La historia de los lugares de culto de Israel comienza con el Tabernáculo, un santuario portátil construido por los israelitas durante su travesía por el desierto siguiendo las instrucciones que, según la tradición bíblica, Dios entregó a Moisés en el monte Sinaí. Este complejo religioso, desmontable y transportable, albergaba el Arca de la Alianza y reproducía una estructura sagrada dividida en el Santo y el Santo de los Santos. Su diseño sirvió posteriormente de modelo para los templos permanentes que se levantarían en Jerusalén.
Con el establecimiento del reino de Israel, el rey Salomón emprendió la construcción del primer gran templo de Jerusalén en el Monte Moria. Considerado una de las obras arquitectónicas más impresionantes de la Antigüedad, requirió enormes cantidades de piedra, madera de cedro del Líbano, bronce y oro. El edificio reproducía la disposición del Tabernáculo, pero con dimensiones monumentales y una riqueza decorativa extraordinaria. Durante más de cuatro siglos fue el centro espiritual del pueblo judío hasta su destrucción por el rey babilonio Nabucodonosor en el año 586 a. C.

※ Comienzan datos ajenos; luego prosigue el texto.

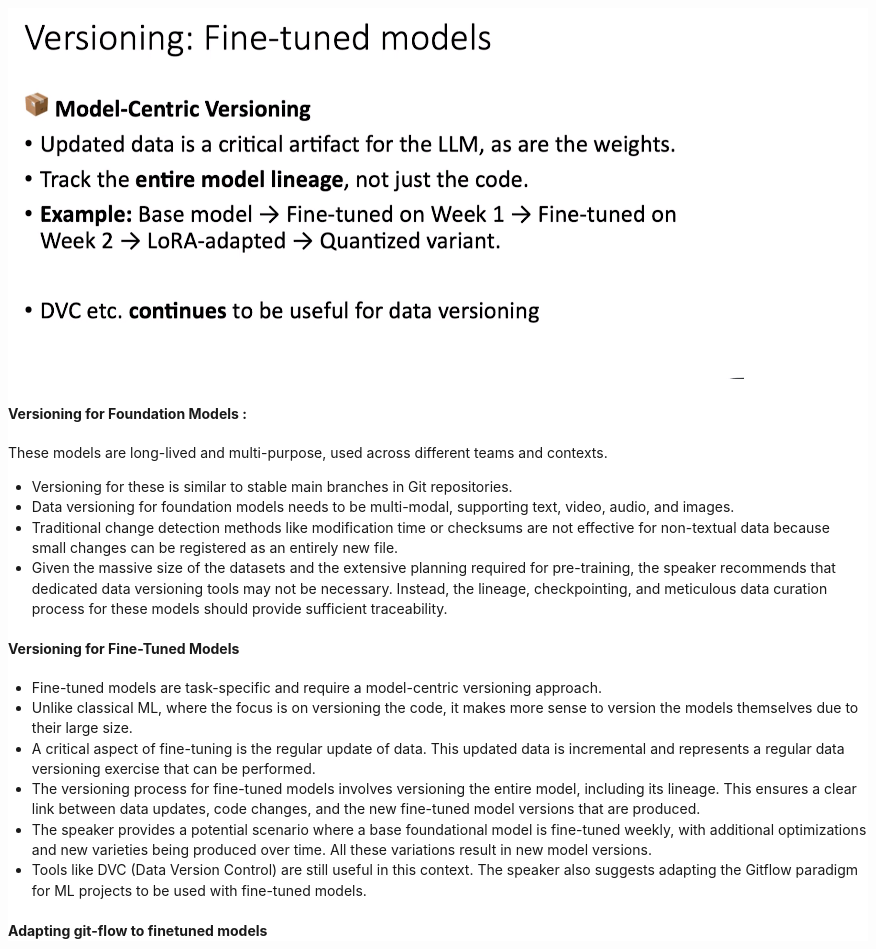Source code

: ![1754412602957](image/art-10-llmops-nptel/1754412602957.png)

#### **Versioning for Foundation Models** :

These models are long-lived and multi-purpose, used across different teams and contexts.

* Versioning for these is similar to stable main branches in Git repositories.
* Data versioning for foundation models needs to be multi-modal, supporting text, video, audio, and images.
* Traditional change detection methods like modification time or checksums are not effective for non-textual data because small changes can be registered as an entirely new file.
* Given the massive size of the datasets and the extensive planning required for pre-training, the speaker recommends that dedicated data versioning tools may not be necessary. Instead, the lineage, checkpointing, and meticulous data curation process for these models should provide sufficient traceability.

#### Versioning for Fine-Tuned Models

* Fine-tuned models are task-specific and require a model-centric versioning approach.
* Unlike classical ML, where the focus is on versioning the code, it makes more sense to version the models themselves due to their large size.
* A critical aspect of fine-tuning is the regular update of data. This updated data is incremental and represents a regular data versioning exercise that can be performed.
* The versioning process for fine-tuned models involves versioning the entire model, including its lineage. This ensures a clear link between data updates, code changes, and the new fine-tuned model versions that are produced.
* The speaker provides a potential scenario where a base foundational model is fine-tuned weekly, with additional optimizations and new varieties being produced over time. All these variations result in new model versions.
* Tools like DVC (Data Version Control) are still useful in this context. The speaker also suggests adapting the Gitflow paradigm for ML projects to be used with fine-tuned models.

#### Adapting git-flow to finetuned models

Tras el exilio en Babilonia, los judíos regresaron a Jerusalén y construyeron el llamado Templo de Zorobabel. Aunque más modesto que el de Salomón, permitió restablecer el culto y la vida religiosa en la ciudad santa. Siglos después, el rey Herodes el Grande acometió una ambiciosa ampliación y reconstrucción que transformó completamente el recinto. El resultado fue el majestuoso Templo de Herodes, una de las maravillas arquitectónicas del mundo antiguo y el escenario donde predicó Jesús de Nazaret.
La destrucción definitiva del Templo de Herodes por las legiones romanas de Tito en el año 70 d. C. marcó un antes y un después en la historia del judaísmo. Desde entonces, el templo no ha vuelto a ser reconstruido y solo permanece parte de la gran plataforma que lo sustentaba, conocida hoy por el Muro de las Lamentaciones. Sin embargo, el recuerdo del Tabernáculo y de los templos de Jerusalén continúa siendo uno de los elementos centrales de la tradición religiosa judía y una referencia fundamental para comprender el contexto histórico y espiritual del cristianismo.